If your dates are modest – meals at hawker centres, Netflix marathons at home, walks along the beach or in a public park – the costs may barely register.
But if you often dine at restaurants, attend concerts or go on hotel staycations, the sums can quickly add up.
In many Asian societies, men are traditionally expected to pay. Even in a society as modernised as Singapore’s, many people still hold this view.
A 2022 survey by investment platform Syfe and dating application Coffee Meets Bagel found that about 40 per cent of Singaporeans – men and women both – still believe men should pick up the bill on a first date.
Among respondents aged 35 and above, this proportion goes up to more than 50 per cent.
Without discussing their stance on finance, some couples find themselves arguing about “who paid last”. Some may also feel that their arrangement is unfair, especially if one person is consistently footing the bill.
HAVING THE MONEY TALK
For some people, paying for their partner is not about the money. It is a way of showing care and generosity.
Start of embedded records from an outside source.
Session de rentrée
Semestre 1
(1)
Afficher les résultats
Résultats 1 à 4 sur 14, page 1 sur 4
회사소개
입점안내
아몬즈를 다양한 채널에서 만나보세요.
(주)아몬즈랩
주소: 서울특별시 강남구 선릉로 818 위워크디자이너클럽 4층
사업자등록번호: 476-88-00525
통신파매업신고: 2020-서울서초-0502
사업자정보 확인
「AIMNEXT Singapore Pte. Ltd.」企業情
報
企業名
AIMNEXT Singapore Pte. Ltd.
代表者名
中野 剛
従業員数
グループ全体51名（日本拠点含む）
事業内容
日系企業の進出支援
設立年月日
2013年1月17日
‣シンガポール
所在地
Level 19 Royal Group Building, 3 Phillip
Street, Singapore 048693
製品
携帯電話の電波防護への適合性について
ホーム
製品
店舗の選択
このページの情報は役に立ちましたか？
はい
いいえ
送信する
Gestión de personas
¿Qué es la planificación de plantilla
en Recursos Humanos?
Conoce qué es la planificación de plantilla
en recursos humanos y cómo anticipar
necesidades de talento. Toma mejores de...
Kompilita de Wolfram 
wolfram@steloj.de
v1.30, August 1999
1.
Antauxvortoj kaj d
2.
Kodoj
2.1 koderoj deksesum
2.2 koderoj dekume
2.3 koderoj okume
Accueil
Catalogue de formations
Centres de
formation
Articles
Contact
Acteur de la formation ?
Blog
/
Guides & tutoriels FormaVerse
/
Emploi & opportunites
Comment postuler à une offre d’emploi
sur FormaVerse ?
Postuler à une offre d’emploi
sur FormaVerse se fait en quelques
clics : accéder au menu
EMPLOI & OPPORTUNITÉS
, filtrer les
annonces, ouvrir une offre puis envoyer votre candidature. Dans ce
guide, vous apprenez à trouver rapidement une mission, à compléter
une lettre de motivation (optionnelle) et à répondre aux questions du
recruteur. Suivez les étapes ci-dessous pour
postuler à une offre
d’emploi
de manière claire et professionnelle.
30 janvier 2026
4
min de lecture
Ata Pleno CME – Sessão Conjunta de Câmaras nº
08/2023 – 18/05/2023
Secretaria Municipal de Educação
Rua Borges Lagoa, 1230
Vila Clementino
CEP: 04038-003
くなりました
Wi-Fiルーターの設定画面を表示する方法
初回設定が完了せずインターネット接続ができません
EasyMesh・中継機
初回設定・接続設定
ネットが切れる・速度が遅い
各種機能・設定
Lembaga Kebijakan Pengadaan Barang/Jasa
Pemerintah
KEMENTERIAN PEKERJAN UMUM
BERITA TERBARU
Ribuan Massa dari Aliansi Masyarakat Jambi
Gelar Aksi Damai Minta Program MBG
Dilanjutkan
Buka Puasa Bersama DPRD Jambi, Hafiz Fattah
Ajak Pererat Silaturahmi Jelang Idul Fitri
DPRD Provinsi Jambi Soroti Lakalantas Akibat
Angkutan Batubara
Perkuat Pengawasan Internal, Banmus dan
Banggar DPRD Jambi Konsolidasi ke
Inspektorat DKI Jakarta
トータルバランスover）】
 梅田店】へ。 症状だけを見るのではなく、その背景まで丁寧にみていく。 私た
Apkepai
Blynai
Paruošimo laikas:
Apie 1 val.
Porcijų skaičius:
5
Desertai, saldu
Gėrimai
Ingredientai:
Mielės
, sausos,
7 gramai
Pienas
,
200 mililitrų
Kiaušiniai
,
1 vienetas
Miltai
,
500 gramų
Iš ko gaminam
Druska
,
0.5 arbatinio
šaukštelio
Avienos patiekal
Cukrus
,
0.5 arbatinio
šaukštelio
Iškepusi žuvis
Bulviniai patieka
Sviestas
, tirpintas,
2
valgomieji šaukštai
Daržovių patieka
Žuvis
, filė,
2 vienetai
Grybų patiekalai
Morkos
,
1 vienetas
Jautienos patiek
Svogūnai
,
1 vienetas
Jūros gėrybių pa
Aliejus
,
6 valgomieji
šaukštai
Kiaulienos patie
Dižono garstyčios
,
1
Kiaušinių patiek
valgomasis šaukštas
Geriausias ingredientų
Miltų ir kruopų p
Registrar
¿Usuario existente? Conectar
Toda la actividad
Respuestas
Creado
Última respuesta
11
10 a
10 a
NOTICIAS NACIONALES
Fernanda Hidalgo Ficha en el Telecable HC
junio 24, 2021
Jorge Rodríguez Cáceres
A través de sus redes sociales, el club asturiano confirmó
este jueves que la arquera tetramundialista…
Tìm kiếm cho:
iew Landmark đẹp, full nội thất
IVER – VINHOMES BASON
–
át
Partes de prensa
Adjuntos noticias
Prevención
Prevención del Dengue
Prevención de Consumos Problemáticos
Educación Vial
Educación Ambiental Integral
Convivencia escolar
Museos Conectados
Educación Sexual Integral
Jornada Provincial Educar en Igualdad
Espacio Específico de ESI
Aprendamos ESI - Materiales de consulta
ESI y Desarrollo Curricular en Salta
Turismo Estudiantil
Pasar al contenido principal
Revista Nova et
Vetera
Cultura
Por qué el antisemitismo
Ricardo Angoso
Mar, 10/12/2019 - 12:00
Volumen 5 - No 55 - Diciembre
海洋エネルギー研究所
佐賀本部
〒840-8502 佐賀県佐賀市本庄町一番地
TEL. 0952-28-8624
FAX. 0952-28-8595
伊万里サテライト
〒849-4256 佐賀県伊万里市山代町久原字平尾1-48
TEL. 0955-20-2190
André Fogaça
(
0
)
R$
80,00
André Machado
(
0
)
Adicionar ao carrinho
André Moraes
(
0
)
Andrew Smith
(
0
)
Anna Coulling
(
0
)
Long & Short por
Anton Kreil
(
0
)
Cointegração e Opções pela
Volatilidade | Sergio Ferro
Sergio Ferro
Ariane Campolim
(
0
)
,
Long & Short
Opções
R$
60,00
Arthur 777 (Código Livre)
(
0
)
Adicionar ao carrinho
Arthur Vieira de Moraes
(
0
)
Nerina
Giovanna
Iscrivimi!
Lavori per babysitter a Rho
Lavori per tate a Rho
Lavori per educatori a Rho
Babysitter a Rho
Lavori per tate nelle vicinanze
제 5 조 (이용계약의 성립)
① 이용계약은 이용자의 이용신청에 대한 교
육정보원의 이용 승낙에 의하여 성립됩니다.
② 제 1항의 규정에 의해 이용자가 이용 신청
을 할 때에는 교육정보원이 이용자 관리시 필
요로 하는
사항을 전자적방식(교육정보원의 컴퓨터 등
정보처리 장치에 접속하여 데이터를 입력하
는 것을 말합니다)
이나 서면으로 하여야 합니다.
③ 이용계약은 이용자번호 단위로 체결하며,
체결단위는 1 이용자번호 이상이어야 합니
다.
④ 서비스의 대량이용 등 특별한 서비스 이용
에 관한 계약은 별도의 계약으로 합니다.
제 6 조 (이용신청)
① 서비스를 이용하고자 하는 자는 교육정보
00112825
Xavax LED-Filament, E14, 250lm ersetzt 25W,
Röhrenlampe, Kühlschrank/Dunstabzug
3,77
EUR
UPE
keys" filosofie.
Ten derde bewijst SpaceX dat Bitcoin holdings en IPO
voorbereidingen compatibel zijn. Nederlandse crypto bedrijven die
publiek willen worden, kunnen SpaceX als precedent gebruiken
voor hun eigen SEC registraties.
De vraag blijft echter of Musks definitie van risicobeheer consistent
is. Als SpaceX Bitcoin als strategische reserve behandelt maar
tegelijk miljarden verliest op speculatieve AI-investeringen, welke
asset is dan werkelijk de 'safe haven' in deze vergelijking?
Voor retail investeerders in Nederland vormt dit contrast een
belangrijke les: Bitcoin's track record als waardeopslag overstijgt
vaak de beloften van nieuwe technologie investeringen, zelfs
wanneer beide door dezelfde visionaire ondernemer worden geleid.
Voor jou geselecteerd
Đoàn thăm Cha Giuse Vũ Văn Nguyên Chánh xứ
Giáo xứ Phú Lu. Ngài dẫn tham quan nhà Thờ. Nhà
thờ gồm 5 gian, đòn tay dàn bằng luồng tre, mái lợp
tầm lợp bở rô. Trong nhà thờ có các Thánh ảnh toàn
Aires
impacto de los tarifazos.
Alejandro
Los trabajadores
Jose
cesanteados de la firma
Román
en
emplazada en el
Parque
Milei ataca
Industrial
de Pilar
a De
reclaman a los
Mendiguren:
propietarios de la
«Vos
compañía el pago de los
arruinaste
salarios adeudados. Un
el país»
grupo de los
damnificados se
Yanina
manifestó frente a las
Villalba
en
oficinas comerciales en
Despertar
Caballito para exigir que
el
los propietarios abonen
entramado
For others, it is about partnership and achieving a sense of balance.
One partner might think, “I’m paying because I love you.”
At the same time, the other might be quietly thinking, “I wish you would acknowledge that I’m capable of paying for myself.”
And these differences in values – what money signifies to each of us and what we feel it should be used for – can cause misunderstandings if left unspoken.
Some couples prefer to discuss it upfront and lay out expectations early on in their relationship, leaving less room for conflict and misunderstandings later, especially when it comes to deeper issues such as credit card debts, loans and heftier types of financial commitments.